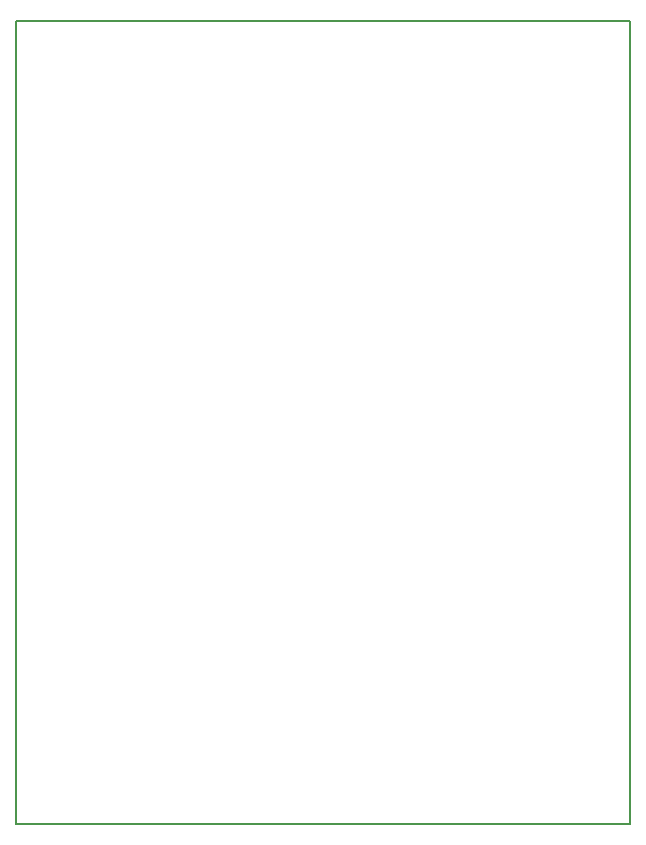
<source format=gbr>
G04 DipTrace 3.0.0.2*
G04 BoardOutline.gbr*
%MOMM*%
G04 #@! TF.FileFunction,Profile*
G04 #@! TF.Part,Single*
%ADD11C,0.14*%
%FSLAX35Y35*%
G04*
G71*
G90*
G75*
G01*
G04 BoardOutline*
%LPD*%
X1000000Y1000000D2*
D11*
Y7800000D1*
X6200000D1*
Y1000000D1*
X1000000D1*
M02*

</source>
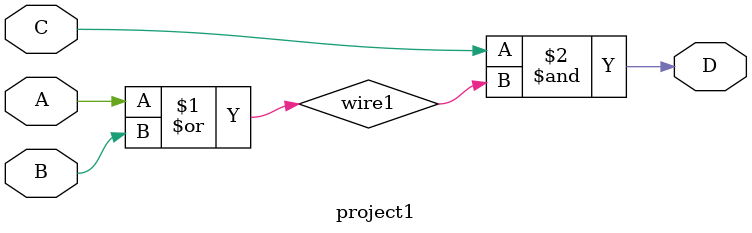
<source format=v>
`timescale 1ns / 1ps


module project1(
    A,
    B,
    C,
    D
    );
   
    input wire [0:0]A;
    input wire [0:0]B;
    input wire [0:0]C;
    output wire [0:0]D;
   
   
    wire wire1;
   
   
   
    or(wire1, A,B);
    and(D,C,wire1);
   
   
endmodule
</source>
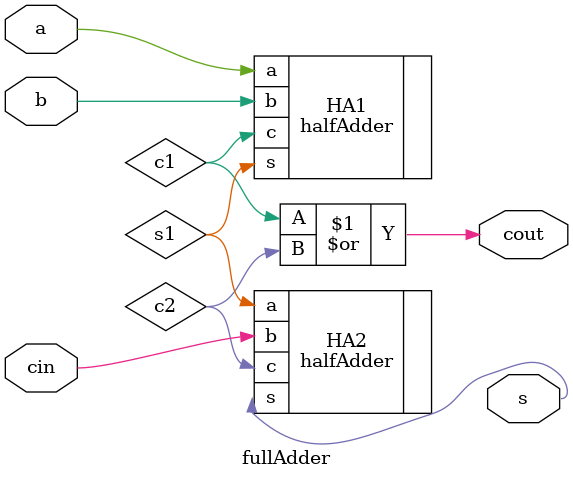
<source format=v>
`timescale 1ns / 1ps


module fullAdder(
    input a, b, cin,
    output s, cout
    );
    wire s, cout;
    wire s1;
    
    halfAdder HA1(.a(a),.b(b),.s(s1),.c(c1));
    halfAdder HA2(.a(s1),.b(cin),.s(s),.c(c2));
    
    assign cout = c1 | c2;
endmodule

</source>
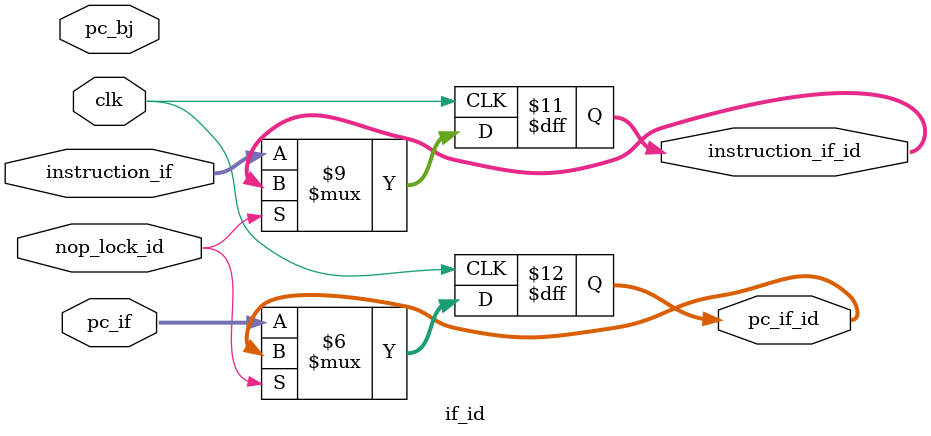
<source format=sv>
`ifndef _if_id
`define _if_id
`timescale 1ns / 1ps


module if_id(
	input wire clk,
	input wire [31 : 0] instruction_if,
	input wire [31 : 0] pc_if,
	input wire nop_lock_id,
	input wire pc_bj,
	output reg [31 : 0] instruction_if_id = 0,
	output reg [31 : 0] pc_if_id = 0
    );
	
	always_ff @(posedge clk) begin
		// if(nop_lock_id == 1'b0 && pc_bj == 1'b0) begin
		if(nop_lock_id == 1'b0) begin
			instruction_if_id <= instruction_if;
			pc_if_id <= pc_if;
		end
		// else if(pc_bj == 1'b1) begin
			// b or j clear
			// instruction_if_id <= 0;
			// pc_if_id <= 0;
		// end
		// else (nop_lock_id == 1'b1) begin
		else begin
			// insert bubble and keep constantly
			instruction_if_id <= instruction_if_id;
			pc_if_id <= pc_if_id;
		end

	end
		

endmodule

`endif
</source>
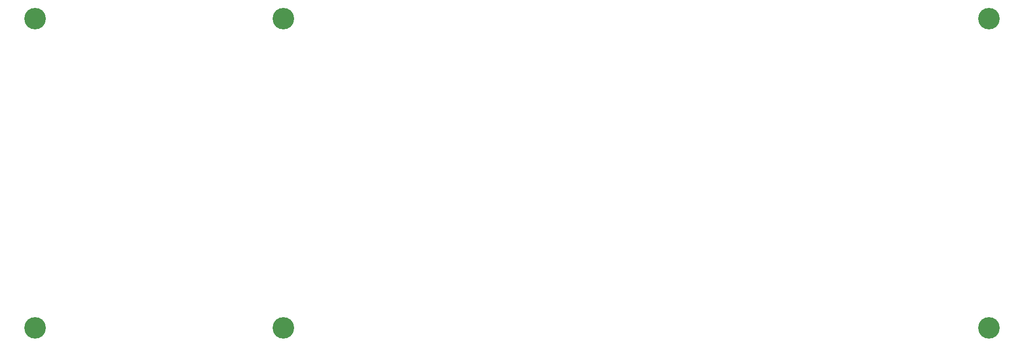
<source format=gbs>
G04 (created by PCBNEW-RS274X (2011-07-19)-testing) date Fri 17 Feb 2012 12:26:42 PM PST*
G01*
G70*
G90*
%MOIN*%
G04 Gerber Fmt 3.4, Leading zero omitted, Abs format*
%FSLAX34Y34*%
G04 APERTURE LIST*
%ADD10C,0.006000*%
%ADD11C,0.153900*%
G04 APERTURE END LIST*
G54D10*
G54D11*
X26000Y-51450D03*
X26000Y-29350D03*
X94000Y-51450D03*
X94000Y-29350D03*
X43700Y-29350D03*
X43700Y-51450D03*
M02*

</source>
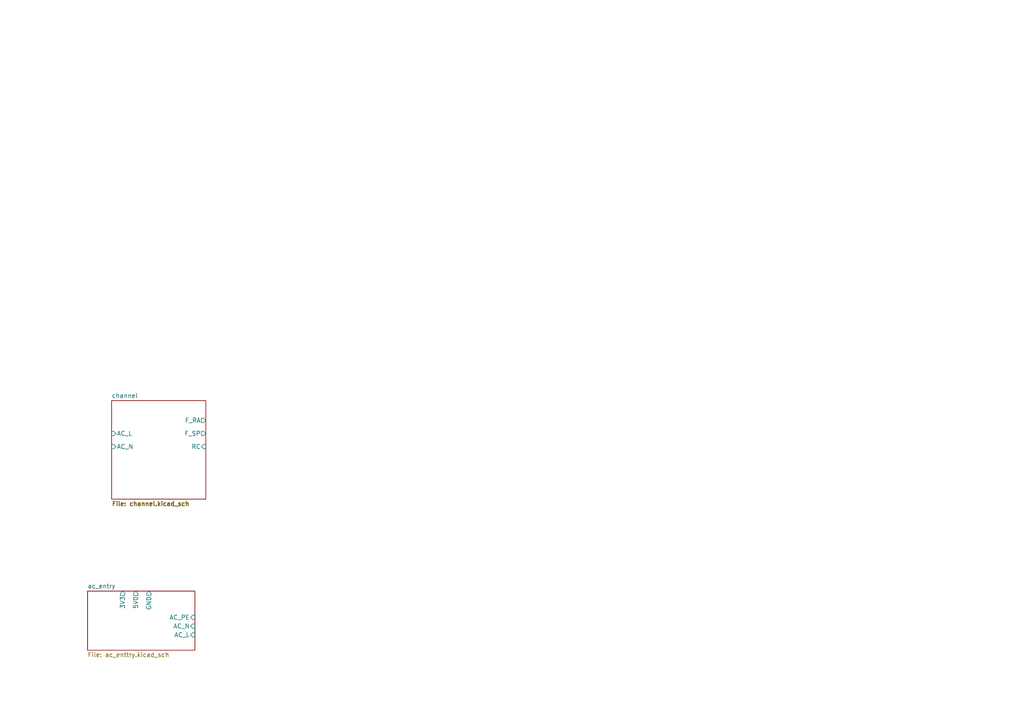
<source format=kicad_sch>
(kicad_sch
	(version 20250114)
	(generator "eeschema")
	(generator_version "9.0")
	(uuid "562f0466-4b33-457c-9475-874a1201f7de")
	(paper "A4")
	(title_block
		(title "Common blocks form MC Products")
		(date "2025-06-26")
		(rev "1.0")
		(company "Nelees")
	)
	(lib_symbols)
	(sheet
		(at 25.4 171.45)
		(size 31.115 17.145)
		(exclude_from_sim no)
		(in_bom yes)
		(on_board yes)
		(dnp no)
		(fields_autoplaced yes)
		(stroke
			(width 0.1524)
			(type solid)
		)
		(fill
			(color 0 0 0 0.0000)
		)
		(uuid "d64cd1d2-87b1-41b6-83d7-f0a2e37f53d7")
		(property "Sheetname" "ac_entry"
			(at 25.4 170.7384 0)
			(effects
				(font
					(size 1.27 1.27)
				)
				(justify left bottom)
			)
		)
		(property "Sheetfile" "ac_enttry.kicad_sch"
			(at 25.4 189.1796 0)
			(effects
				(font
					(size 1.27 1.27)
				)
				(justify left top)
			)
		)
		(pin "3V3" output
			(at 35.56 171.45 90)
			(uuid "4d85d3c1-37e8-444e-ac03-34bc74ff48e3")
			(effects
				(font
					(size 1.27 1.27)
				)
				(justify right)
			)
		)
		(pin "5V0" output
			(at 39.37 171.45 90)
			(uuid "b8e20792-30e6-4d2d-be8c-6d43aa9e7517")
			(effects
				(font
					(size 1.27 1.27)
				)
				(justify right)
			)
		)
		(pin "AC_N" input
			(at 56.515 181.61 0)
			(uuid "b3b903c8-ac73-4e48-a812-a402b2c8fa91")
			(effects
				(font
					(size 1.27 1.27)
				)
				(justify right)
			)
		)
		(pin "AC_PE" input
			(at 56.515 179.07 0)
			(uuid "221ec152-c5fe-43d5-a053-3c0d65532b0a")
			(effects
				(font
					(size 1.27 1.27)
				)
				(justify right)
			)
		)
		(pin "GND" output
			(at 43.18 171.45 90)
			(uuid "87e5c237-e1d2-4d8d-890d-b2711c093c3c")
			(effects
				(font
					(size 1.27 1.27)
				)
				(justify right)
			)
		)
		(pin "­AC_L" input
			(at 56.515 184.15 0)
			(uuid "3376d7fb-88c7-4d6c-8722-7550a356d126")
			(effects
				(font
					(size 1.27 1.27)
				)
				(justify right)
			)
		)
		(instances
			(project "MC_Series"
				(path "/562f0466-4b33-457c-9475-874a1201f7de"
					(page "2")
				)
			)
		)
	)
	(sheet
		(at 32.385 116.205)
		(size 27.305 28.575)
		(exclude_from_sim no)
		(in_bom yes)
		(on_board yes)
		(dnp no)
		(fields_autoplaced yes)
		(stroke
			(width 0.1524)
			(type solid)
		)
		(fill
			(color 0 0 0 0.0000)
		)
		(uuid "efcfc51e-9a6c-465c-b63a-4d233e1de3bf")
		(property "Sheetname" "channel"
			(at 32.385 115.4934 0)
			(effects
				(font
					(size 1.27 1.27)
				)
				(justify left bottom)
			)
		)
		(property "Sheetfile" "channel.kicad_sch"
			(at 32.385 145.3646 0)
			(effects
				(font
					(size 1.27 1.27)
					(thickness 0.254)
					(bold yes)
				)
				(justify left top)
			)
		)
		(pin "AC_L" input
			(at 32.385 125.73 180)
			(uuid "c08a9afc-b780-49b8-b3e2-152aaec81039")
			(effects
				(font
					(size 1.27 1.27)
				)
				(justify left)
			)
		)
		(pin "AC_N" input
			(at 32.385 129.54 180)
			(uuid "f68a8568-a3f5-4365-9353-77d205af7768")
			(effects
				(font
					(size 1.27 1.27)
				)
				(justify left)
			)
		)
		(pin "F_RA" output
			(at 59.69 121.92 0)
			(uuid "c517bf2f-78b0-4af9-83a3-cca4457183ab")
			(effects
				(font
					(size 1.27 1.27)
				)
				(justify right)
			)
		)
		(pin "F_SP" output
			(at 59.69 125.73 0)
			(uuid "f1ff21e3-0634-44bd-b998-9f3e8b4b139b")
			(effects
				(font
					(size 1.27 1.27)
				)
				(justify right)
			)
		)
		(pin "RC" input
			(at 59.69 129.54 0)
			(uuid "23261997-2563-4f61-b55b-0f95b1f82733")
			(effects
				(font
					(size 1.27 1.27)
				)
				(justify right)
			)
		)
		(instances
			(project "MC_Series"
				(path "/562f0466-4b33-457c-9475-874a1201f7de"
					(page "3")
				)
			)
		)
	)
	(sheet_instances
		(path "/"
			(page "1")
		)
	)
	(embedded_fonts no)
)

</source>
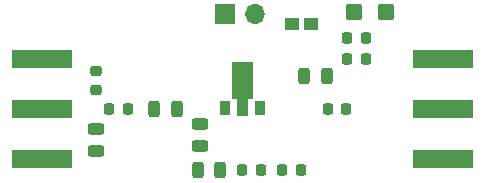
<source format=gbr>
%TF.GenerationSoftware,KiCad,Pcbnew,(5.99.0-7233-g6a28d6af27)*%
%TF.CreationDate,2021-07-20T18:44:52+02:00*%
%TF.ProjectId,lna,6c6e612e-6b69-4636-9164-5f7063625858,rev?*%
%TF.SameCoordinates,Original*%
%TF.FileFunction,Soldermask,Top*%
%TF.FilePolarity,Negative*%
%FSLAX46Y46*%
G04 Gerber Fmt 4.6, Leading zero omitted, Abs format (unit mm)*
G04 Created by KiCad (PCBNEW (5.99.0-7233-g6a28d6af27)) date 2021-07-20 18:44:52*
%MOMM*%
%LPD*%
G01*
G04 APERTURE LIST*
G04 Aperture macros list*
%AMRoundRect*
0 Rectangle with rounded corners*
0 $1 Rounding radius*
0 $2 $3 $4 $5 $6 $7 $8 $9 X,Y pos of 4 corners*
0 Add a 4 corners polygon primitive as box body*
4,1,4,$2,$3,$4,$5,$6,$7,$8,$9,$2,$3,0*
0 Add four circle primitives for the rounded corners*
1,1,$1+$1,$2,$3,0*
1,1,$1+$1,$4,$5,0*
1,1,$1+$1,$6,$7,0*
1,1,$1+$1,$8,$9,0*
0 Add four rect primitives between the rounded corners*
20,1,$1+$1,$2,$3,$4,$5,0*
20,1,$1+$1,$4,$5,$6,$7,0*
20,1,$1+$1,$6,$7,$8,$9,0*
20,1,$1+$1,$8,$9,$2,$3,0*%
G04 Aperture macros list end*
%ADD10RoundRect,0.218750X0.256250X-0.218750X0.256250X0.218750X-0.256250X0.218750X-0.256250X-0.218750X0*%
%ADD11RoundRect,0.250000X-0.450000X-0.425000X0.450000X-0.425000X0.450000X0.425000X-0.450000X0.425000X0*%
%ADD12R,0.900000X1.300000*%
%ADD13RoundRect,0.243750X0.243750X0.456250X-0.243750X0.456250X-0.243750X-0.456250X0.243750X-0.456250X0*%
%ADD14R,5.080000X1.500000*%
%ADD15RoundRect,0.218750X-0.218750X-0.256250X0.218750X-0.256250X0.218750X0.256250X-0.218750X0.256250X0*%
%ADD16RoundRect,0.243750X-0.243750X-0.456250X0.243750X-0.456250X0.243750X0.456250X-0.243750X0.456250X0*%
%ADD17R,1.306056X1.058220*%
%ADD18R,1.700000X1.700000*%
%ADD19O,1.700000X1.700000*%
%ADD20RoundRect,0.218750X0.218750X0.256250X-0.218750X0.256250X-0.218750X-0.256250X0.218750X-0.256250X0*%
%ADD21RoundRect,0.243750X-0.456250X0.243750X-0.456250X-0.243750X0.456250X-0.243750X0.456250X0.243750X0*%
G04 APERTURE END LIST*
D10*
%TO.C,C1*%
X132600000Y-93387500D03*
X132600000Y-91812500D03*
%TD*%
D11*
%TO.C,C6*%
X154450000Y-86800000D03*
X157150000Y-86800000D03*
%TD*%
D12*
%TO.C,U1*%
X143500000Y-94950000D03*
G36*
X145866500Y-91000000D02*
G01*
X145866500Y-94125000D01*
X145450000Y-94125000D01*
X145449999Y-95600000D01*
X144550000Y-95600000D01*
X144550001Y-94125000D01*
X144133500Y-94125000D01*
X144133501Y-91000000D01*
X145866500Y-91000000D01*
G37*
X146500000Y-94950000D03*
%TD*%
D13*
%TO.C,L2*%
X139437500Y-95000000D03*
X137562500Y-95000000D03*
%TD*%
D14*
%TO.C,J3*%
X162000000Y-95000000D03*
X162000000Y-99250000D03*
X162000000Y-90750000D03*
%TD*%
D15*
%TO.C,C2*%
X133750000Y-95000000D03*
X135325000Y-95000000D03*
%TD*%
%TO.C,C7*%
X152212500Y-95000000D03*
X153787500Y-95000000D03*
%TD*%
%TO.C,R1*%
X145012500Y-100200000D03*
X146587500Y-100200000D03*
%TD*%
D16*
%TO.C,L4*%
X141262500Y-100200000D03*
X143137500Y-100200000D03*
%TD*%
D17*
%TO.C,FB1*%
X149223918Y-87800000D03*
X150776082Y-87800000D03*
%TD*%
D18*
%TO.C,J2*%
X143500000Y-87000000D03*
D19*
X146040000Y-87000000D03*
%TD*%
D20*
%TO.C,C4*%
X155462500Y-90800000D03*
X153887500Y-90800000D03*
%TD*%
D21*
%TO.C,L3*%
X141400000Y-96262500D03*
X141400000Y-98137500D03*
%TD*%
D16*
%TO.C,L5*%
X150262500Y-92200000D03*
X152137500Y-92200000D03*
%TD*%
D15*
%TO.C,C3*%
X148400000Y-100200000D03*
X149975000Y-100200000D03*
%TD*%
D14*
%TO.C,J1*%
X128000000Y-95000000D03*
X128000000Y-90750000D03*
X128000000Y-99250000D03*
%TD*%
D21*
%TO.C,L1*%
X132600000Y-96662500D03*
X132600000Y-98537500D03*
%TD*%
D15*
%TO.C,C5*%
X153887500Y-89000000D03*
X155462500Y-89000000D03*
%TD*%
M02*

</source>
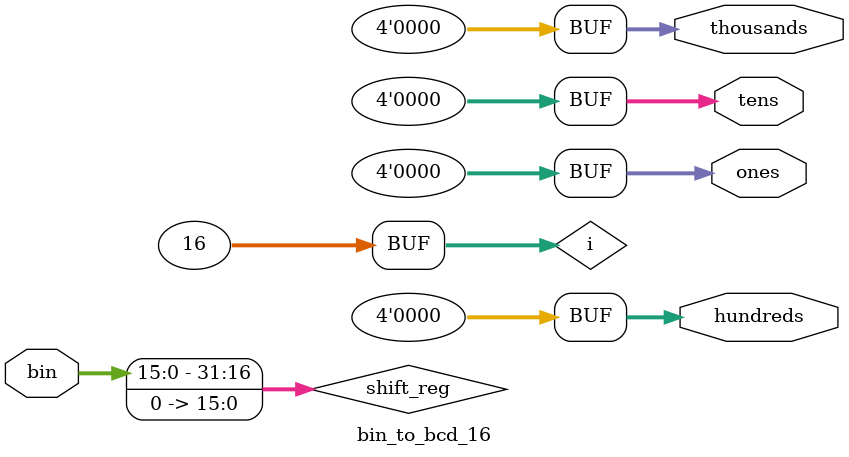
<source format=v>
module bin_to_bcd_16 (
    input  [15:0] bin,
    output reg [3:0] thousands,
    output reg [3:0] hundreds,
    output reg [3:0] tens,
    output reg [3:0] ones
);
    integer i;
    reg [31:0] shift_reg;

    always @(*) begin
        // initialize
        shift_reg = {16'b0, bin};
        thousands = 0; hundreds = 0; tens = 0; ones = 0;

        // shift 16 times
        for (i=0; i<16; i=i+1) begin
            if (thousands >= 5) thousands = thousands + 3;
            if (hundreds  >= 5) hundreds  = hundreds + 3;
            if (tens      >= 5) tens      = tens + 3;
            if (ones      >= 5) ones      = ones + 3;

            {thousands, hundreds, tens, ones, shift_reg} =
                {thousands, hundreds, tens, ones, shift_reg} << 1;
        end
    end
endmodule

</source>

● ● ● ● ●

> _Task prompt_
Tally the lines of the material that hold the word "format", and state only that tally.

> _Expected answer_
10